TRABALHO A FAZER:
1. Responda com base no trecho:
(a) Além de servir à casa de Agnes Zulu, o que a varanda também acolhia?
(b) O que foi recebido como consentimento para a fotografia?
(c) Segundo o trecho, o que a sabedoria dos ancestrais nos permitiu aprender?
2. Diga quantas linhas dos registros contêm a palavra "place", diferenciando maiúsculas de minúsculas. Responda apenas com o número.

===== TRECHO =====

Uma das primeiras vezes que Tempo falou comigo foi pela força da experiência de Agnes Zulu. Estava na varanda de sua casa, cujo espaço também acolhia uma sala de aula da Campanha de Alfabetização em sua comunidade, eu não falava o seu idioma local e nem ela o inglês. Interagimos pouco, mas eu senti que não poderia fazer nenhum registro sem sua autorização. Tive o auxílio de um colega que traduziu a minha solicitação de eternizar aquele momento em uma fotografia, e recebi o seu sorriso como consentimento. Naquele momento, me perguntei quantas Agnes atravessaram o Atlântico na diáspora? Com certeza foram muitas.


Paisagem de Zâmbia / Foto: Iris Pacheco

Pensei também que nem todas as histórias podem ser contadas em palavras, às vezes, precisamos sentir. E foi aqui que eu senti a profundidade da sabedoria dos nossos ancestrais, que ao idealizar a África, nos permitiu construir um mundo positivo a respeito de nós. Nos permitiu aprender a não sermos coadjuvantes de nossa própria história.

===== DADOS DE ENTRADA =====

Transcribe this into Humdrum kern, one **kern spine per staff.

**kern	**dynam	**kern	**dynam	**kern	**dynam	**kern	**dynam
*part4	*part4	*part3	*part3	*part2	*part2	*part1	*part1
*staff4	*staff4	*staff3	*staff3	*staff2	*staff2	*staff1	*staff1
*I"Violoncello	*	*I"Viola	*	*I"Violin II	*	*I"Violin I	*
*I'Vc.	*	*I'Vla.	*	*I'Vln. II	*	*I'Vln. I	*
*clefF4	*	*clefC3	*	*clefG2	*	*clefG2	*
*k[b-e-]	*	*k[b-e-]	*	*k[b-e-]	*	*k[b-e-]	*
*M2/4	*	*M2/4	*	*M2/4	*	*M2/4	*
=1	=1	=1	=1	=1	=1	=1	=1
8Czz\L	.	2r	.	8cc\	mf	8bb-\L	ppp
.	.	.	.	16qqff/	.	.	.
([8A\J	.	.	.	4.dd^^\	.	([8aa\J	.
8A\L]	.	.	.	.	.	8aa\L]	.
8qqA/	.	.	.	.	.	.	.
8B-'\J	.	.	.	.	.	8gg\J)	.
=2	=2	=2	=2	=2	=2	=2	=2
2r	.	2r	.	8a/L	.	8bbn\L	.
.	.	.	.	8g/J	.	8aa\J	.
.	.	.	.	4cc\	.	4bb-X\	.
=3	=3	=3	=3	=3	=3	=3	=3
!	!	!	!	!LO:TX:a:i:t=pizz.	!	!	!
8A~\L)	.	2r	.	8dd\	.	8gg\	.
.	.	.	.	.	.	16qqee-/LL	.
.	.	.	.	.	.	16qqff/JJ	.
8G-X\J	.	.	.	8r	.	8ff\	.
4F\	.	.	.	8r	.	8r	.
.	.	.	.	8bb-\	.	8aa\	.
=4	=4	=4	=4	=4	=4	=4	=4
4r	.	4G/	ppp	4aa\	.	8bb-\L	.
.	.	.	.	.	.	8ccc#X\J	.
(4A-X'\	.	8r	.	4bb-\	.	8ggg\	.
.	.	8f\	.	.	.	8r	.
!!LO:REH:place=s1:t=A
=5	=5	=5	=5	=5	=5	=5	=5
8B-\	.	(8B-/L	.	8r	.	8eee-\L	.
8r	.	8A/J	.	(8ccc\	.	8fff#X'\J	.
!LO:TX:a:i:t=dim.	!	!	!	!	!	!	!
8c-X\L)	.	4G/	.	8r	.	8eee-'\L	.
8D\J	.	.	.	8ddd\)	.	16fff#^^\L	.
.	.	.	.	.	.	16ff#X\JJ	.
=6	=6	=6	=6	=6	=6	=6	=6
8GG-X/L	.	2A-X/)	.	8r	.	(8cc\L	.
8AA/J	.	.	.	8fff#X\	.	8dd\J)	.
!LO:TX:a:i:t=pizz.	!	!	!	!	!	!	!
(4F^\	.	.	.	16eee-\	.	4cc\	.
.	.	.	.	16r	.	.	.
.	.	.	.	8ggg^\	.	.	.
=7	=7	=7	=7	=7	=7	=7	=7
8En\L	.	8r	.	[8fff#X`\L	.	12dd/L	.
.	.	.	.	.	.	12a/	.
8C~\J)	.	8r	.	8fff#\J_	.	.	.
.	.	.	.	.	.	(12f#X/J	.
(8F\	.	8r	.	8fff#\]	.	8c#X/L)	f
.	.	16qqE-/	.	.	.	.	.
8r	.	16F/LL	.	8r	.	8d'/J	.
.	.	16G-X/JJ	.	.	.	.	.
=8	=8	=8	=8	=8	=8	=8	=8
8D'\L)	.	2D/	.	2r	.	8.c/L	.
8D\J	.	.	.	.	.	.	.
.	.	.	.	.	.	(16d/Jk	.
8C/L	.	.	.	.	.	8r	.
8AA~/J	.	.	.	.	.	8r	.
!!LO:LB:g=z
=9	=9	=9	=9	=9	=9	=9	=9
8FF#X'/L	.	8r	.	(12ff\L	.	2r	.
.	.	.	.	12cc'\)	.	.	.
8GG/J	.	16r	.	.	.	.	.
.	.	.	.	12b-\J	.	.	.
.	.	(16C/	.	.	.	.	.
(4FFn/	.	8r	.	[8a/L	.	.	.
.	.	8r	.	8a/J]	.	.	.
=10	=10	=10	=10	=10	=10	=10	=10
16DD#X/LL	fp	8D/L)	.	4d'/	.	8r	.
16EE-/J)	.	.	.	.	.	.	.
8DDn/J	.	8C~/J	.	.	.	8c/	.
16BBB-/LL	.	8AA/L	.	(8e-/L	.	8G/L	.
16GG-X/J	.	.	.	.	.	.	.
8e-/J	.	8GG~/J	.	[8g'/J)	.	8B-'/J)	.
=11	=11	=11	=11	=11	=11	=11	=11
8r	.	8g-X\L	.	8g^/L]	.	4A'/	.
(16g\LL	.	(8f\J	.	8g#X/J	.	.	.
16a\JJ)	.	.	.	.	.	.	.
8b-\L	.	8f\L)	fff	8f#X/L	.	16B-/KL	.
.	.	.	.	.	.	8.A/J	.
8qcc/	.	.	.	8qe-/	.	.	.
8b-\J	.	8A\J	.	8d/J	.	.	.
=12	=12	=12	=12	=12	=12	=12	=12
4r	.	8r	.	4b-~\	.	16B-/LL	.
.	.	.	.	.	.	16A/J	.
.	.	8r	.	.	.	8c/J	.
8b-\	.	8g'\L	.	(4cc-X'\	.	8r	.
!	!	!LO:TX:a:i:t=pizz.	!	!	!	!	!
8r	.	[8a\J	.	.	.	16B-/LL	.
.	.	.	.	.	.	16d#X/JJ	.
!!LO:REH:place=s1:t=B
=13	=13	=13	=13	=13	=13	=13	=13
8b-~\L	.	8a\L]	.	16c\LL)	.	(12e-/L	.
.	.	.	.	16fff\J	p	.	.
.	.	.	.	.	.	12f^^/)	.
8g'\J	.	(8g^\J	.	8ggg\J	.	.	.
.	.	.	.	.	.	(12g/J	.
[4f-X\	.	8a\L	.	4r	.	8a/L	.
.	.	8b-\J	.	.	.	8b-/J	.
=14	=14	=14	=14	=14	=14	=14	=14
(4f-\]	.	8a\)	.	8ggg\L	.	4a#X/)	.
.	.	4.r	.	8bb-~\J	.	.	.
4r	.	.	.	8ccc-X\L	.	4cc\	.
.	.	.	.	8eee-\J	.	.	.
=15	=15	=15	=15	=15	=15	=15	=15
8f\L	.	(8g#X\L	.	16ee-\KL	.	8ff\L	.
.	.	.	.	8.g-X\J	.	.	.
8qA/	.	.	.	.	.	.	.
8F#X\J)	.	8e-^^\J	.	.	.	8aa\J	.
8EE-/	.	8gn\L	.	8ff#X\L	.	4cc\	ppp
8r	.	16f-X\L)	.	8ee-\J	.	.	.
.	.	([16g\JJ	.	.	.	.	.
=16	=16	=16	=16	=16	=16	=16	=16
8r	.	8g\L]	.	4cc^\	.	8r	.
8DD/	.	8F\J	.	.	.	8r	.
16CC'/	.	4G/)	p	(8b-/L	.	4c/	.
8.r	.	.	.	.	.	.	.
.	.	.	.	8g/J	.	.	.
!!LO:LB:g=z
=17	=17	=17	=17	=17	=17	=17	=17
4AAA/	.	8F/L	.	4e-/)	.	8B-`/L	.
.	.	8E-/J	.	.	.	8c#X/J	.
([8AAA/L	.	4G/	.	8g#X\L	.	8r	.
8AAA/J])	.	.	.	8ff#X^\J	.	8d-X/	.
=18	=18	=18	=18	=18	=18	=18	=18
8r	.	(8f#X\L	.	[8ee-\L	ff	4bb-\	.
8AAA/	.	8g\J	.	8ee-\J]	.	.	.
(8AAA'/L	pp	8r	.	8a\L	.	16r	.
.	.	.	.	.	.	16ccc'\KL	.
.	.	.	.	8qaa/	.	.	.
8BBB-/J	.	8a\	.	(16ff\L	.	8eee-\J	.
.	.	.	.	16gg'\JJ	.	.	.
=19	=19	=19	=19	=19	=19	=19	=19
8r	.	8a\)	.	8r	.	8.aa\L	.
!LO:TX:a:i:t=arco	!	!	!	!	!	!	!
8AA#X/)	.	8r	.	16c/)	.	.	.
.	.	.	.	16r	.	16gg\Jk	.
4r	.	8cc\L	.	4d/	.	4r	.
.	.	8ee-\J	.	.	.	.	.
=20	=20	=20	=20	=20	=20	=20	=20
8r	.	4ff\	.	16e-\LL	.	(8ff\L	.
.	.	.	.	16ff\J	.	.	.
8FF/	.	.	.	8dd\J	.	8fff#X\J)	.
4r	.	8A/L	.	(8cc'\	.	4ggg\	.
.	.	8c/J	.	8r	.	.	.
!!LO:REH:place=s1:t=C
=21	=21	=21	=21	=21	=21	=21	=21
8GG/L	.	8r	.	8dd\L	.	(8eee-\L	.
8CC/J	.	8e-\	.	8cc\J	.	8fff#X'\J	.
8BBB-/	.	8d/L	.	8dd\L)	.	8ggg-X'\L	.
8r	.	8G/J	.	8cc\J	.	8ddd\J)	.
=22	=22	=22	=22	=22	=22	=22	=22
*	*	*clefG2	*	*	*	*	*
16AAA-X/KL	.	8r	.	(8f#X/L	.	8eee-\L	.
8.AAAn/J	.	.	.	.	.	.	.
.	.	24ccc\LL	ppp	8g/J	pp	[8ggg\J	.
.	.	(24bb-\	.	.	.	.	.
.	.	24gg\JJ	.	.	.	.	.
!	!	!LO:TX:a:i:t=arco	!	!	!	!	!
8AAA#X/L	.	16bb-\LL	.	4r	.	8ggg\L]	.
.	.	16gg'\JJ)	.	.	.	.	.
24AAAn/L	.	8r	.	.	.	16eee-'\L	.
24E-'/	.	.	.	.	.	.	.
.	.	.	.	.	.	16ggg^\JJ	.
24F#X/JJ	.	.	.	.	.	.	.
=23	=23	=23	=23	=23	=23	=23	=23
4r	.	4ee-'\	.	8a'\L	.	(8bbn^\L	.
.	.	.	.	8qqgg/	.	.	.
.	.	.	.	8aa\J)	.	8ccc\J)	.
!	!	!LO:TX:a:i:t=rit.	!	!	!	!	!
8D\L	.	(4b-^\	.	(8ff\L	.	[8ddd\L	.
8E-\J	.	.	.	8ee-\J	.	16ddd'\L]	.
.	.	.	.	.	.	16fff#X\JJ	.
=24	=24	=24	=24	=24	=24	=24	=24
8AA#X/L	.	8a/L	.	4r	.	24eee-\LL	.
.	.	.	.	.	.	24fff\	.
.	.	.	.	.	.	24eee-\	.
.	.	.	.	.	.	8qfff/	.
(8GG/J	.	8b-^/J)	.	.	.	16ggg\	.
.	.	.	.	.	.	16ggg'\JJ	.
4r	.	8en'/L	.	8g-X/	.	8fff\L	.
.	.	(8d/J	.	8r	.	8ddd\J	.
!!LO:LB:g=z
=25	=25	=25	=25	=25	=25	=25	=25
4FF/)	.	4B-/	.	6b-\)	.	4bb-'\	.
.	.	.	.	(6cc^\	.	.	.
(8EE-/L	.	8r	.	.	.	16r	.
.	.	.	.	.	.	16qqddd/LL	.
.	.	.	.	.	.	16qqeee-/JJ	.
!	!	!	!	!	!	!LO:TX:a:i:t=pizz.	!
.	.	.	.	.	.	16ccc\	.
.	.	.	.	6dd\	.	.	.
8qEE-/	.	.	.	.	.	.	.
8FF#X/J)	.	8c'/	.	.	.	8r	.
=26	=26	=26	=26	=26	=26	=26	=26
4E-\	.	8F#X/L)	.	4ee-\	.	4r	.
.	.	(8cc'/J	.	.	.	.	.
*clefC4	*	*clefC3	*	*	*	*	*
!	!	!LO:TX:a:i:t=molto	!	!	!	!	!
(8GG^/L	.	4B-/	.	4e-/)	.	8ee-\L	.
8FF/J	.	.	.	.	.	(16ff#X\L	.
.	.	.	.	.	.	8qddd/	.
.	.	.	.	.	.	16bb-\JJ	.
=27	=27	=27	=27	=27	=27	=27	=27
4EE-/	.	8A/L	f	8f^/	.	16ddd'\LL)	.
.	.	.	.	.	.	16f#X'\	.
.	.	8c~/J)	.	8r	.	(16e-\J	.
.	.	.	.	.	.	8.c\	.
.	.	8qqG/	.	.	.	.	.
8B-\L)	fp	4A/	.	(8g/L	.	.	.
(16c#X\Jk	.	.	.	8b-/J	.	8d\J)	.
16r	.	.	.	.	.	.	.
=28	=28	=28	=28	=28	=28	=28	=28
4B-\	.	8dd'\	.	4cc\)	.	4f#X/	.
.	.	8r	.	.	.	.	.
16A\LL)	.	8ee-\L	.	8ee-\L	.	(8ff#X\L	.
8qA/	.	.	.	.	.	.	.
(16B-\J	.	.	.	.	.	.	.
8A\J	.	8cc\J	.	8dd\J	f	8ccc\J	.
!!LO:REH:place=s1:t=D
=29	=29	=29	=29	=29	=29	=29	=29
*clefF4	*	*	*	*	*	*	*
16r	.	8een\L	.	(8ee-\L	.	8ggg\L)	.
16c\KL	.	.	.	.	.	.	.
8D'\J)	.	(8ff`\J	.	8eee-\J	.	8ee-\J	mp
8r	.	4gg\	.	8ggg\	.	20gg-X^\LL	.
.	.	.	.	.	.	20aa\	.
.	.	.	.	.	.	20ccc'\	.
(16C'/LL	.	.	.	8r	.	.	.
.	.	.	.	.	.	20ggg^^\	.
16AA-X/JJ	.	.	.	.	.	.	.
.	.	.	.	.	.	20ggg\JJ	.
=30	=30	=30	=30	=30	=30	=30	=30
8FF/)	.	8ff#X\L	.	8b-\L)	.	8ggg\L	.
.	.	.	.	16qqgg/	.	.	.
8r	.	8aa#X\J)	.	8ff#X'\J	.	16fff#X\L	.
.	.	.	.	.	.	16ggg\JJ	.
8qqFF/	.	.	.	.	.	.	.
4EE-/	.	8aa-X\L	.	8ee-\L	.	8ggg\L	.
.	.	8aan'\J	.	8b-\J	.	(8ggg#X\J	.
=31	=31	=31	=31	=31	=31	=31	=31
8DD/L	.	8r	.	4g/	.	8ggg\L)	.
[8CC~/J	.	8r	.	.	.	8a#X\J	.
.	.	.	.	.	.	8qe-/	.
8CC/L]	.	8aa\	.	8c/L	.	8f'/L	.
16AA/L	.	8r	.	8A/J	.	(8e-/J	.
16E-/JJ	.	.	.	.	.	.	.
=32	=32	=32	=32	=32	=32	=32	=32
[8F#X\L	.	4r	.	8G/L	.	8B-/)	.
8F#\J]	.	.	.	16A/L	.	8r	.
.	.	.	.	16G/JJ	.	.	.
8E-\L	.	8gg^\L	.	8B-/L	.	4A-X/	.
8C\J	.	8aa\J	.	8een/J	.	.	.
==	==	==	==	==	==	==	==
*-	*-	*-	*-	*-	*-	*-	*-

=====

RESPOSTAS DO EXERCÍCIO:
1.
(a) Uma sala de aula da Campanha de Alfabetização em sua comunidade.
(b) O sorriso de Agnes Zulu.
(c) A não sermos coadjuvantes de nossa própria história.

2. 4